● **What is expected**: Can you extract the text of the lines below word for word, leaving the pictures out of your answer?

● **Exercise input**:
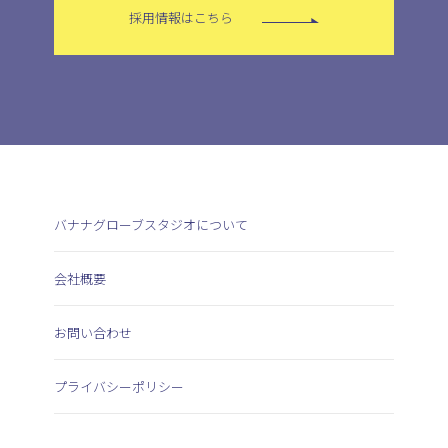
採用情報はこちら
バナナグローブスタジオについて
会社概要
お問い合わせ
プライバシーポリシー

● **Reply**:
採用情報はこちら
バナナグローブスタジオについて
会社概要
お問い合わせ
プライバシーポリシー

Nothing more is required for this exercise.